I put some garbage in the trash. Then we left on vacation. It was not emptied, and when we returned it had sprung to life—with maggots. The underworld is more putrid than the foulest pile of manure. Demons are called unclean spirits.The Greek word for “unclean” is “akathartos,” the opposite of “katharos”—clean, pure. A katharsis is a cleansing experience.
Sin is garbage. The more sin the more garbage. Isaiah wrote, “From the sole of your foot to the top of your head there is no soundness—only wounds and welts and open sores” (Is. 1:4).
Garbage attracts rats. Some of us invite demons, who feed on garbage like rats, the garbage of unconfessed sin or negative emotions (fear, unforgiveness, anger, depression). We shouldn’t leave garbage around, because it attracts the varmints we want to stay clear from.
One of the names for the chief of demons at the time of Christ was Baalzebub, which means “lord of flies.” Interesting, since garbage attracts flies before the rats come. Jesus applied the name Beelzebub to Satan.
Sin is both choice and bondage. There comes a point where we cannot choose the right way. We become slaves of the one we obey (Rom. 6:16). Paul urged the Roman believers to “make no provision for the flesh,” with the assumption that to do so weakened their ability to overcome the enemy. Jesus’ strong response to Satan after Peter recommended an alternative to the cross showed how close the work of the flesh is to the activity of the devil.

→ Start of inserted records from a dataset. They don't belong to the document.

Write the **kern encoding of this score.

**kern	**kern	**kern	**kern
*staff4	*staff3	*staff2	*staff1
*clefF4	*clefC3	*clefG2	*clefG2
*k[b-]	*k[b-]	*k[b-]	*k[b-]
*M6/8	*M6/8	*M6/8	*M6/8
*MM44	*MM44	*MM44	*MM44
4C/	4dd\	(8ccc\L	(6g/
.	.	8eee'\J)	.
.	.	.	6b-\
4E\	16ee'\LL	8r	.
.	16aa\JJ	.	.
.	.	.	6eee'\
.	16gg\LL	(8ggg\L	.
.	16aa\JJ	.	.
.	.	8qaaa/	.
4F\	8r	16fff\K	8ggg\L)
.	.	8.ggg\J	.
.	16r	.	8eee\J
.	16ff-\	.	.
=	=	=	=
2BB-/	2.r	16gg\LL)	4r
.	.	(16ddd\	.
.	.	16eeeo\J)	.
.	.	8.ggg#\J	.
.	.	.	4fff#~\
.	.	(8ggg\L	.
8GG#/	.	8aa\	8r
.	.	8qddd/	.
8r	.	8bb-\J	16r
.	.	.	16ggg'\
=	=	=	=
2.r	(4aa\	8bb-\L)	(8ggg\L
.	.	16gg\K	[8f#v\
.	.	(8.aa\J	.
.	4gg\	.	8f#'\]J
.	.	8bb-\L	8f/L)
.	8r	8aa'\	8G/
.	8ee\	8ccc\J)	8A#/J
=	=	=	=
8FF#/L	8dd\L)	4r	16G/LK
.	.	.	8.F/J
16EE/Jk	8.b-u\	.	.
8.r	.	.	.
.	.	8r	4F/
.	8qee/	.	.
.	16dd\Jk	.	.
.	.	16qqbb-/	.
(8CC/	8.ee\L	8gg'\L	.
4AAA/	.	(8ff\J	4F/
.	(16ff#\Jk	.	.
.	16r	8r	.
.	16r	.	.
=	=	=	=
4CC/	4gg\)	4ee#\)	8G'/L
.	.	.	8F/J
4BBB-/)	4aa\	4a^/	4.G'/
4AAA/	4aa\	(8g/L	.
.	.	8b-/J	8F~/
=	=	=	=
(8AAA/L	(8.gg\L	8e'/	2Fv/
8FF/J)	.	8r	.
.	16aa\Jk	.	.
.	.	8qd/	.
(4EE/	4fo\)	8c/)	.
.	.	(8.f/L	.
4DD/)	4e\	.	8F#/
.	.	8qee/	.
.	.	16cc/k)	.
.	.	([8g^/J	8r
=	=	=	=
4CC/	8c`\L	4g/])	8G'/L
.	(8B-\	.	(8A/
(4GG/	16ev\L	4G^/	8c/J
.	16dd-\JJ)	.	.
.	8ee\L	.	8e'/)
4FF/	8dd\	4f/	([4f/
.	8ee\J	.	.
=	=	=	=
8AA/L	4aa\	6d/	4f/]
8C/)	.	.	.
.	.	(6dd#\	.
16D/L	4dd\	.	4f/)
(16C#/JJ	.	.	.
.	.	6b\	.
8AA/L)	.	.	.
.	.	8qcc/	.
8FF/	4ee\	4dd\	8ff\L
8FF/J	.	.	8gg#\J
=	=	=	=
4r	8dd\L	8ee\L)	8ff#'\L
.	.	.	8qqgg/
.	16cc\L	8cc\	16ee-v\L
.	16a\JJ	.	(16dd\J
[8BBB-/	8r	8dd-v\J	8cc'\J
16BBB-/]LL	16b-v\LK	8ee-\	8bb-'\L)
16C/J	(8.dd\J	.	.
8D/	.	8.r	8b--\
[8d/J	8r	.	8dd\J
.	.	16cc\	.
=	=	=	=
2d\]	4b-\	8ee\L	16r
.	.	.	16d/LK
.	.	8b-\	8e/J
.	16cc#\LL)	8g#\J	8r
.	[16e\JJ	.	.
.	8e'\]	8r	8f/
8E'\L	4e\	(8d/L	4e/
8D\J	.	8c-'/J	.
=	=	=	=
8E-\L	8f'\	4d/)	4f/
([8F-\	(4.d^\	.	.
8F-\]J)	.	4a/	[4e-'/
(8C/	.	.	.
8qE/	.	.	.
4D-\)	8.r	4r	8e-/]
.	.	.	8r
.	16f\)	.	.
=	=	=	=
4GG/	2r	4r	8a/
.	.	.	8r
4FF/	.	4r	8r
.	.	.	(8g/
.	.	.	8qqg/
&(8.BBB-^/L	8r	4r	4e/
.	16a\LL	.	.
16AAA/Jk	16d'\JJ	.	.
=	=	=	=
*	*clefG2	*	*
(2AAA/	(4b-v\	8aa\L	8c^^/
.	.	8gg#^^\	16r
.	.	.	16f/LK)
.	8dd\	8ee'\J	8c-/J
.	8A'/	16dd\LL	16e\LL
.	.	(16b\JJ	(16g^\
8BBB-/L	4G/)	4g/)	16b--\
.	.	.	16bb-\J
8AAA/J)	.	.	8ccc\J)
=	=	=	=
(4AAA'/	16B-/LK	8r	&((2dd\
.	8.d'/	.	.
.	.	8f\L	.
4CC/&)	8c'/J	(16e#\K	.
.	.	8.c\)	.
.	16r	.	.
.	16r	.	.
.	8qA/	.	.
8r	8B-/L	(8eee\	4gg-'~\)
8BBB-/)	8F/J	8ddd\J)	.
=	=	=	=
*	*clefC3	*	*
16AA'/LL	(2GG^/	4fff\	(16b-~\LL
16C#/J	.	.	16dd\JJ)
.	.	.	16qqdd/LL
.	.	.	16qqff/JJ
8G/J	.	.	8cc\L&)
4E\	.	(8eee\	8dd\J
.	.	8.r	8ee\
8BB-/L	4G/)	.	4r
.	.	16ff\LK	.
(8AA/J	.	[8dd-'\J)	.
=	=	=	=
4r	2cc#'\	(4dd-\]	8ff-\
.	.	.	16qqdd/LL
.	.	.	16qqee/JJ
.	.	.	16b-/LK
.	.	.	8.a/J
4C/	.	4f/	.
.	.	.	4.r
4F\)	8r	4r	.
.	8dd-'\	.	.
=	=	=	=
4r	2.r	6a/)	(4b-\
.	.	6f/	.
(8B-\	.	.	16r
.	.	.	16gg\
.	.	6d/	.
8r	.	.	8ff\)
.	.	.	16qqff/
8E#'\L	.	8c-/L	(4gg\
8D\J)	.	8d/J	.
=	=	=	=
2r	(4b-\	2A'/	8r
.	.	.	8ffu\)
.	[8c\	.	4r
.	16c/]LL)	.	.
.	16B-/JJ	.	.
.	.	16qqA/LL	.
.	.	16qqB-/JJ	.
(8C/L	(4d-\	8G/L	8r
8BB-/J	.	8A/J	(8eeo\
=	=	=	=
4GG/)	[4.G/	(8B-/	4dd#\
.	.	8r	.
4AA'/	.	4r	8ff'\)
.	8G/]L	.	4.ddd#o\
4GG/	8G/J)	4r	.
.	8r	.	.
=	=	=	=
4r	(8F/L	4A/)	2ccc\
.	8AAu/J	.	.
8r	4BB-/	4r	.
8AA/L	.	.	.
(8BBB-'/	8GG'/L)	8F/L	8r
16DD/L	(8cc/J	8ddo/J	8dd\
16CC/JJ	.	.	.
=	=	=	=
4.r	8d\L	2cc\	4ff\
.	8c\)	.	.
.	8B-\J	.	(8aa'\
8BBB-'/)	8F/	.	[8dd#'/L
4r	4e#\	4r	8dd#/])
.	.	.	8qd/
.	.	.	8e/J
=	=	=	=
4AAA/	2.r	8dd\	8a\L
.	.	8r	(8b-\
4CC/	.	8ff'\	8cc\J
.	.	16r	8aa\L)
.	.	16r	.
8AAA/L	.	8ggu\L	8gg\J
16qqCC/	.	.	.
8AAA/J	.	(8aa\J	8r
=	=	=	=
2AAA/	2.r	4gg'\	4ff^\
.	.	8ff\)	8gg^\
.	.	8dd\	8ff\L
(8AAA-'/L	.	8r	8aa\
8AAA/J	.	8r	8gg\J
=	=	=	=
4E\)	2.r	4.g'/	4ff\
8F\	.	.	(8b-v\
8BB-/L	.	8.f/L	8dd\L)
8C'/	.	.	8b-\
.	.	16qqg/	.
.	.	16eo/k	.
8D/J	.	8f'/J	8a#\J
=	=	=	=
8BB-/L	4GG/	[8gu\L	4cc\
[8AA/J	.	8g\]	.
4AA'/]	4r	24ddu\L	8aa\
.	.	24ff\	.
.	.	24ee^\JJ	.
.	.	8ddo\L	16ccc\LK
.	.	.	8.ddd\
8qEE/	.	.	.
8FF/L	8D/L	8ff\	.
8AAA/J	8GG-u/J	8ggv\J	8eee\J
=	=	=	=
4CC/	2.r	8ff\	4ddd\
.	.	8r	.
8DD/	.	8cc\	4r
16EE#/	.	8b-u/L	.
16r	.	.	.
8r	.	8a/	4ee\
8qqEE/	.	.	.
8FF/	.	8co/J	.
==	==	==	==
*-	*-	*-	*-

Some have garbage that was dumped on them, victims of abuse. It is sad but true that the sins of parents are visited upon the children. Rats often work in gangs. Misery does love company. Once a door has been opened, entrance is possible by other intruders.
When we picture garbage, we may think of sins like adultery or fornication. More inward sins like resentment or unforgiveness invite demons too. When we realize that we have garbage, we want to remove it quickly. Paul wrote, “Do not let the sun go down while you are still angry,” and he followed it, “And do not give the devil a foothold” (Eph. 4:26,27). Allowing garbage to remain issues an invitation to rats.
Anger, like manna, if left overnight turns rancid. Some of the Israelites disobeyed Moses. They “kept part of it [manna] until morning, but it was full of maggots and began to smell” (Ex. 16:20).
Gehenna (“ge”—valley; Hinnom), the Hinnom Valley to the immediate south of Jerusalem, served as the city garbage dump. Jesus saw it as a fitting picture of hell. When the NIV uses the word “hell” in the gospels, it is actually the word “Gehenna“ or garbage dump. Jesus, quoting from Isaiah, described Gehenna as a place where “their worm does not die, and the fire is not quenched” (Mk. 9:48). The word “worm” here is the word for “maggot.” The fire is not quenched because fires were always smoldering in the dump. Hell is the ultimate garbage dump.
Jesus came to deal with garbage and with rats. John wrote that “the reason the Son of God appeared was to destroy the devil’s work” (I Jn. 3:8). He accomplished this by dying on the cross. When we apply the blood, He will “purify us from all unrighteousness” (I Jn. 1:9).
Deliverance chases out the rats. Demons have permission to stay, either when they have been passively invited by non-resistance, when armor has been left off, or when involvement with gods or the occult gave them access. One purpose of deliverance is to take away what demons feed on through receiving and extending forgiveness. Those who need deliverance must take an active role, because deliverance means going on the offensive, which Jesus did when He came. Deliverance also means evicting the rats in the name of the One before whom rats tremble—Jesus!